All of lore.kernel.org
 help / color / mirror / Atom feed
* Small fixes/changes for RDS
@ 2014-10-01 21:49 Herton R. Krzesinski
  2014-10-01 21:49 ` [PATCH 1/3] net/rds: call rds_conn_drop instead of open code it at rds_connect_complete Herton R. Krzesinski
                   ` (3 more replies)
  0 siblings, 4 replies; 5+ messages in thread
From: Herton R. Krzesinski @ 2014-10-01 21:49 UTC (permalink / raw)
  To: Chien Yen
  Cc: rds-devel, netdev, linux-kernel, David S. Miller, rmanes, dledford

Hi,

I got a report of one issue within RDS (after investigation it was a double
free), and I'm sending the fix (patch 3/3) which reporter said it works (no more
WARNING triggered on a specially instrumented kernel). The report/test was done
on a very old kernel (RHEL 5, 2.6.18 based with backports), but the problem the
patch handles still exists and should not change. Besides that, while
reviewing some of the code but being unable to reproduce with rds_tcp, I
noticed two small improvements/fixes which are in patches 1 and 2.

thanks,
--
[]'s
Herton

^ permalink raw reply	[flat|nested] 5+ messages in thread

* [PATCH 1/3] net/rds: call rds_conn_drop instead of open code it at rds_connect_complete
  2014-10-01 21:49 Small fixes/changes for RDS Herton R. Krzesinski
@ 2014-10-01 21:49 ` Herton R. Krzesinski
  2014-10-01 21:49 ` [PATCH 2/3] net/rds: do proper house keeping if connection fails in rds_tcp_conn_connect Herton R. Krzesinski
                   ` (2 subsequent siblings)
  3 siblings, 0 replies; 5+ messages in thread
From: Herton R. Krzesinski @ 2014-10-01 21:49 UTC (permalink / raw)
  To: Chien Yen
  Cc: rds-devel, netdev, linux-kernel, David S. Miller, rmanes, dledford

Signed-off-by: Herton R. Krzesinski <herton@redhat.com>
---
 net/rds/threads.c | 3 +--
 1 file changed, 1 insertion(+), 2 deletions(-)

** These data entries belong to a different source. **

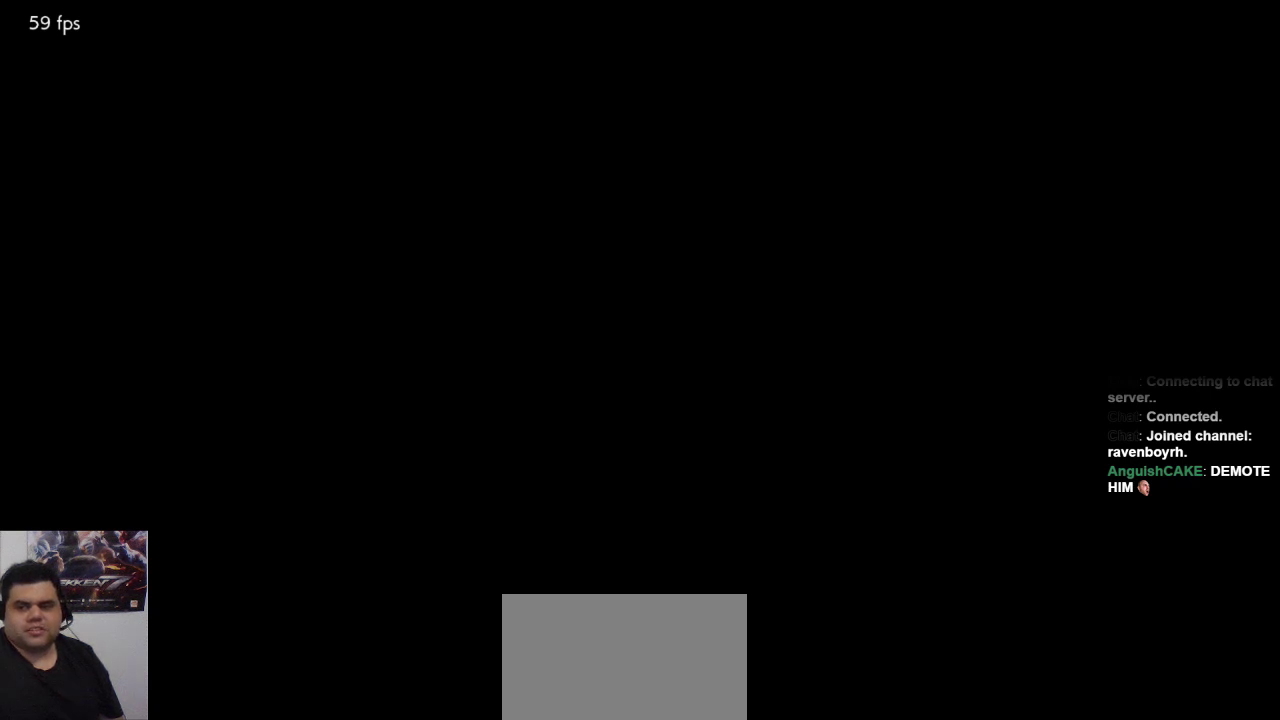
Gameplay with a controller (arcade stick); each line is a JSON object with the inputs held at the frame after it. "events" lists button and stick changes between this image and that frame as [ms after this image, input, new state], when the widget could be followed in between. Not read: L2 L3 R3.
{"buttons": ["CROSS"], "left_stick": "center", "events": [[433, "CROSS", "down"]]}
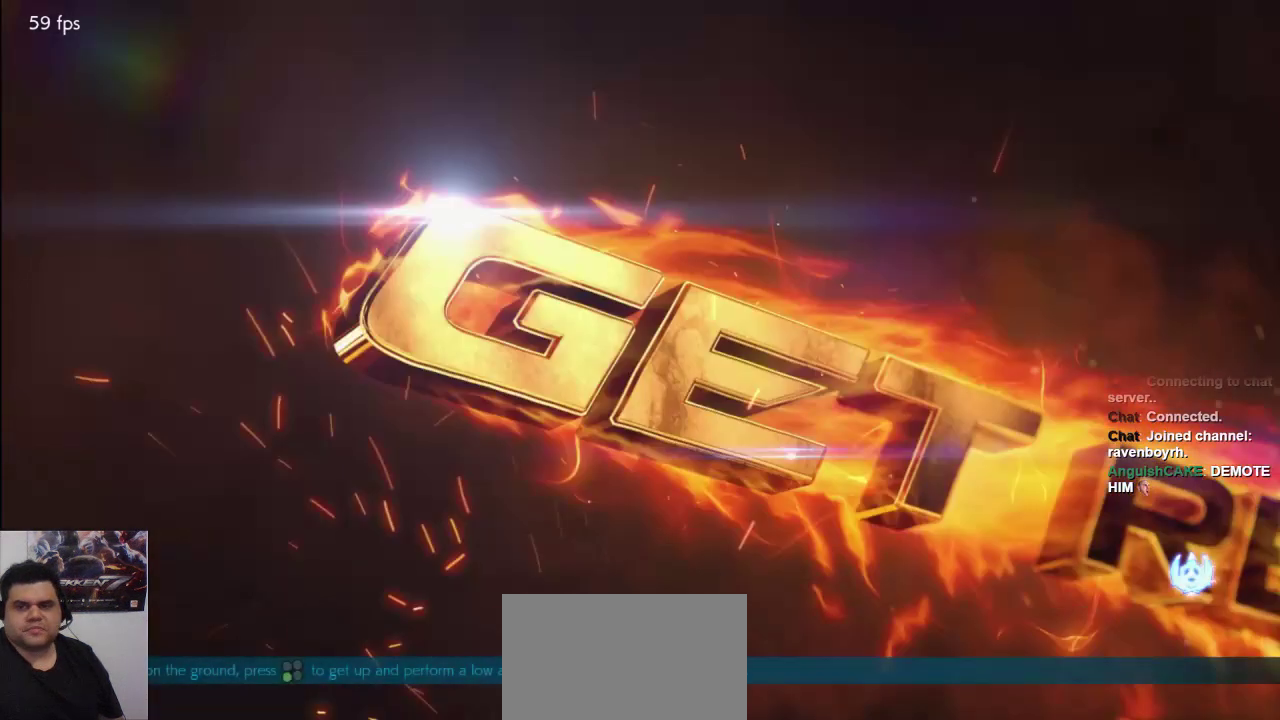
{"buttons": ["SQUARE", "L1"], "left_stick": "center", "events": [[33, "CROSS", "up"], [100, "CROSS", "down"], [233, "CROSS", "up"], [467, "L1", "down"], [467, "SQUARE", "down"]]}
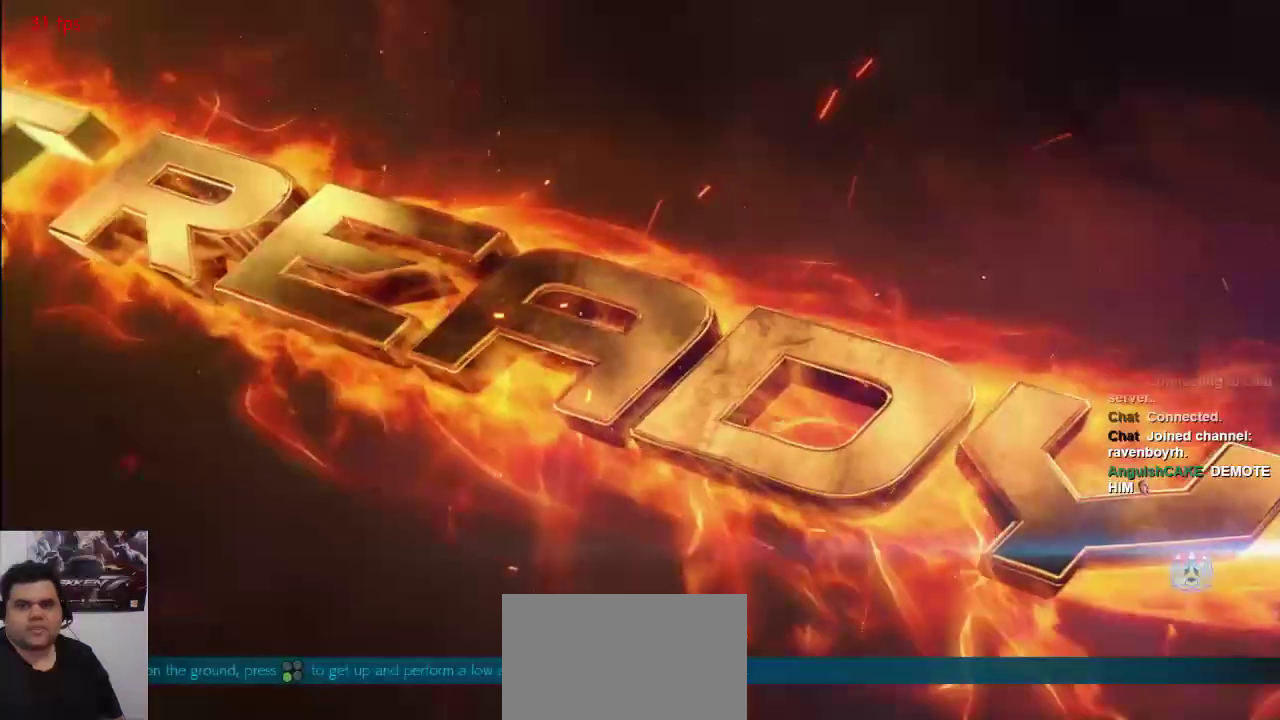
{"buttons": [], "left_stick": "center", "events": [[33, "L1", "up"], [33, "SQUARE", "up"], [50, "L1", "down"], [117, "L1", "up"], [117, "SQUARE", "down"], [250, "SQUARE", "up"]]}
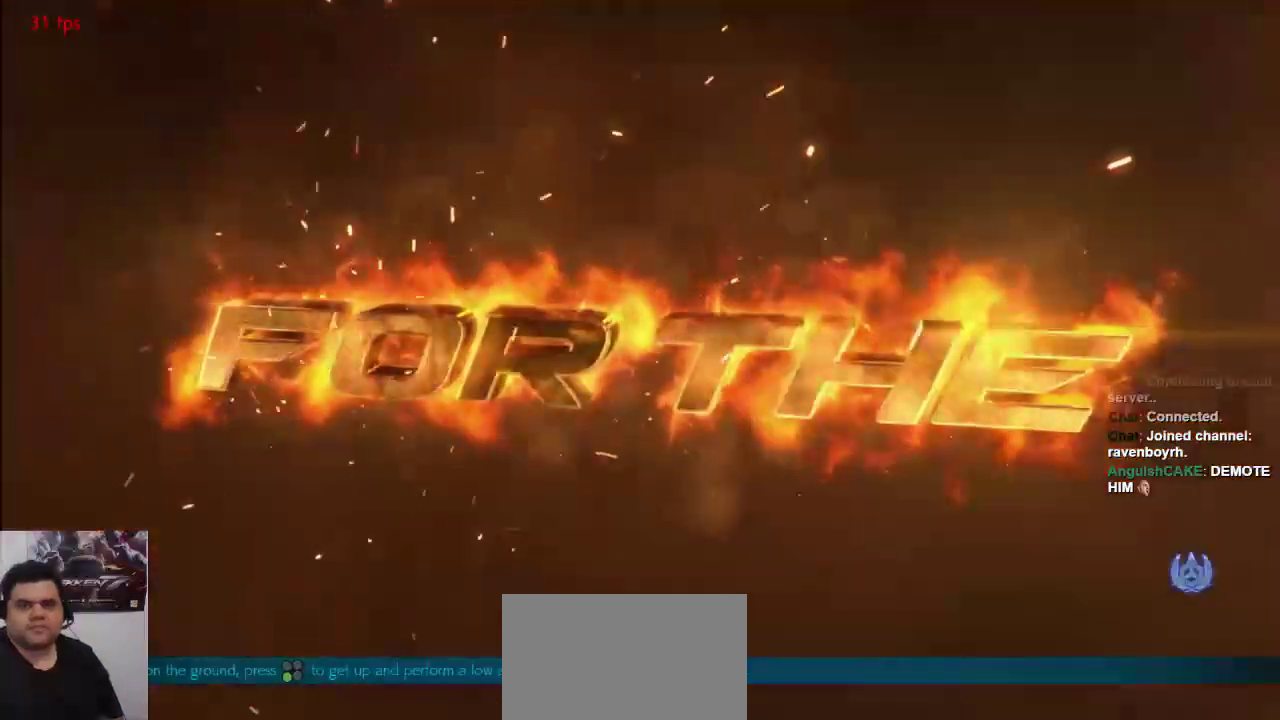
{"buttons": [], "left_stick": "center", "events": []}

diff --git a/net/rds/threads.c b/net/rds/threads.c
index 65eaefc..dc2402e 100644
--- a/net/rds/threads.c
+++ b/net/rds/threads.c
@@ -78,8 +78,7 @@ void rds_connect_complete(struct rds_connection *conn)
 				"current state is %d\n",
 				__func__,
 				atomic_read(&conn->c_state));
-		atomic_set(&conn->c_state, RDS_CONN_ERROR);
-		queue_work(rds_wq, &conn->c_down_w);
+		rds_conn_drop(conn);
 		return;
 	}
 
-- 
1.9.3


^ permalink raw reply related	[flat|nested] 5+ messages in thread

* [PATCH 2/3] net/rds: do proper house keeping if connection fails in rds_tcp_conn_connect
  2014-10-01 21:49 Small fixes/changes for RDS Herton R. Krzesinski
  2014-10-01 21:49 ` [PATCH 1/3] net/rds: call rds_conn_drop instead of open code it at rds_connect_complete Herton R. Krzesinski
@ 2014-10-01 21:49 ` Herton R. Krzesinski
  2014-10-01 21:49 ` [PATCH 3/3] net/rds: fix possible double free on sock tear down Herton R. Krzesinski
  2014-10-03 19:52 ` Small fixes/changes for RDS David Miller
  3 siblings, 0 replies; 5+ messages in thread
From: Herton R. Krzesinski @ 2014-10-01 21:49 UTC (permalink / raw)
  To: Chien Yen
  Cc: rds-devel, netdev, linux-kernel, David S. Miller, rmanes, dledford

I see two problems if we consider the sock->ops->connect attempt to fail in
rds_tcp_conn_connect. The first issue is that for example we don't remove the
previously added rds_tcp_connection item to rds_tcp_tc_list at
rds_tcp_set_callbacks, which means that on a next reconnect attempt for the
same rds_connection, when rds_tcp_conn_connect is called we can again call
rds_tcp_set_callbacks, resulting in duplicated items on rds_tcp_tc_list,
leading to list corruption: to avoid this just make sure we call
properly rds_tcp_restore_callbacks before we exit. The second issue
is that we should also release the sock properly, by setting sock = NULL
only if we are returning without error.

Signed-off-by: Herton R. Krzesinski <herton@redhat.com>
---
 net/rds/tcp_connect.c | 5 ++++-
 1 file changed, 4 insertions(+), 1 deletion(-)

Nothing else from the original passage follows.